Ghost Dog est une aberration, un poème finement ouvragé dans une ville en prose, un esprit lettré dans un corps de gangsta. Hors temps, il vit à un rythme qui n’appartient qu’à lui, comme l’ont toujours fait les énergumènes qui jalonnent le cinéma de Jarmusch, qu’ils soient marginaux (Stranger than Paradise), taulards (Down by Law) ou vampires (Only Lovers left alive).
Aux personnages qui l’entourent, voire au spectateur de rejoindre cette lente danse : Forest Whitaker ne parle presque pas, et s’il le fait, c’est aux enfants, ou en citant, en off, les préceptes du Bushido qui dictent sa conduite.

L’insolite mélange des tons, des conversations décrochées aux morts violentes, de la mafia au goût de la glace, fait le charme presque irrésistible du film. Tout repose sur son protagoniste, à qui rien ne résiste, et qui incarne une nouvelle forme de super héros, parvenu à une forme d’ataraxie fascinante.

Chez Jarmush, le cinéma procède par alchimie : c’est la cohésion entre un caractère atypique, une vision (souvent urbaine) et une musique qui déclenche l’hypnotique adhésion du spectateur. La ville, banlieue résidentielle, est à double face, peuplée de lunaires bienveillants le jour, qui retapent des bateaux ou devisent en français sur le plaisir de vivre, livrée à une mafia vengeresse la nuit, partition tragique où le grotesque guette face aux figures tutélaires du genre.

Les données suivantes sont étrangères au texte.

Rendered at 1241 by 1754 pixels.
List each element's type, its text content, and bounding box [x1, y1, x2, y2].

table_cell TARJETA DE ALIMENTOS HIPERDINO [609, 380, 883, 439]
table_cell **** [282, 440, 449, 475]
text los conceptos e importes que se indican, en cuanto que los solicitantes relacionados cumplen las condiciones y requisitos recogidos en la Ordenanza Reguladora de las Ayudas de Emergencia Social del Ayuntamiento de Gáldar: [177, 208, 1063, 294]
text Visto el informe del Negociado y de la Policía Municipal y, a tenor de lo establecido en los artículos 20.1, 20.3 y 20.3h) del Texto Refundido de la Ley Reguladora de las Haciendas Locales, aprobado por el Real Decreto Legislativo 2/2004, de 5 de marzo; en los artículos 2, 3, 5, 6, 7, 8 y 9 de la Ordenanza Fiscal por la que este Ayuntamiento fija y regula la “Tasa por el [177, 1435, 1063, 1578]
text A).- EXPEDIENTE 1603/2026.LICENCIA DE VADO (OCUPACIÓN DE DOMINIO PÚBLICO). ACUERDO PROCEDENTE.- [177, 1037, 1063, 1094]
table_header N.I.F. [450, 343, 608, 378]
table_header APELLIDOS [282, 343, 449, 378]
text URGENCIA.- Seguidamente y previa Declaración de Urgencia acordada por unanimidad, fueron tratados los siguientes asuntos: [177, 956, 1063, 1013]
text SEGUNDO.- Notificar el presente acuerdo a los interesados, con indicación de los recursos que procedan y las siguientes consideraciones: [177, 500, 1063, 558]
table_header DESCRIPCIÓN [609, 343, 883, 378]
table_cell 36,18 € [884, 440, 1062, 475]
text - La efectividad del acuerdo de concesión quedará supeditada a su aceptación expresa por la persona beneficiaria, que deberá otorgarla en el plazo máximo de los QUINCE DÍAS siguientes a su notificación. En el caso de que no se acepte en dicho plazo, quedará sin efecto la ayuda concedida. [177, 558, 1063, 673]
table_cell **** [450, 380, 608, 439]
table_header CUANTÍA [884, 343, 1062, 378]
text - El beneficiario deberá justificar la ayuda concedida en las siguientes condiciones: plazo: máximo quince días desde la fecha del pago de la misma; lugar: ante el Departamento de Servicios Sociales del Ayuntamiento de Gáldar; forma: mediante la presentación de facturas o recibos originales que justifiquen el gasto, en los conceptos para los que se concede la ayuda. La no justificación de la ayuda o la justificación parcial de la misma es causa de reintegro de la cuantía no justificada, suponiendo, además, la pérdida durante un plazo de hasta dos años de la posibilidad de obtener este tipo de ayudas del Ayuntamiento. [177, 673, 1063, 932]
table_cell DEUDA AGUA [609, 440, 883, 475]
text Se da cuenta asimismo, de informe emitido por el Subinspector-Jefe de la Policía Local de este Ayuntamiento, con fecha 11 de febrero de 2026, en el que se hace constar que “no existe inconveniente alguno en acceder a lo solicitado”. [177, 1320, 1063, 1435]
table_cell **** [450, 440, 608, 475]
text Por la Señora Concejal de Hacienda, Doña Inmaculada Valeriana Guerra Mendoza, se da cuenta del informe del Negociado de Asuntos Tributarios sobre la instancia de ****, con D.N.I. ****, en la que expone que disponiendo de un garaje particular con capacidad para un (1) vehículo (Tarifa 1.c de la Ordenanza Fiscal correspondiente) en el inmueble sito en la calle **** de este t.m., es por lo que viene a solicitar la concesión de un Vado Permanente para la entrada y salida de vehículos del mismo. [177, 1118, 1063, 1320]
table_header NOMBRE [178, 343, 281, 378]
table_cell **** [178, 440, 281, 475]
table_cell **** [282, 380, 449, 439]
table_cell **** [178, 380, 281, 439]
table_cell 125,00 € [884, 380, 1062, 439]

Aux commandes du score, RZA livre une copie impeccable et en totale osmose avec l’esprit du film.

On reconnait aussi la patte du réalisateur par les maladresses qui émaillent souvent sa filmographie : quelques insistances et répétitions (les dialogues franco-anglais avec Isaach de Bankolé, la place accordée aux cartoons) et une tendance au name dropping lors des conversations un brin didactiques sur la littérature notamment.

Tout cela ne suffit pas pour rompre le charme : Ghost Dog fait partie de ces personnages uniques qui, à la manière des chevaliers médiévaux, lors d’un passage fugace en ce bas monde saturé de compromissions, laissent la marque d’une morale et d’un héroïsme, suscitant le goût rare et précieux de l’admiration.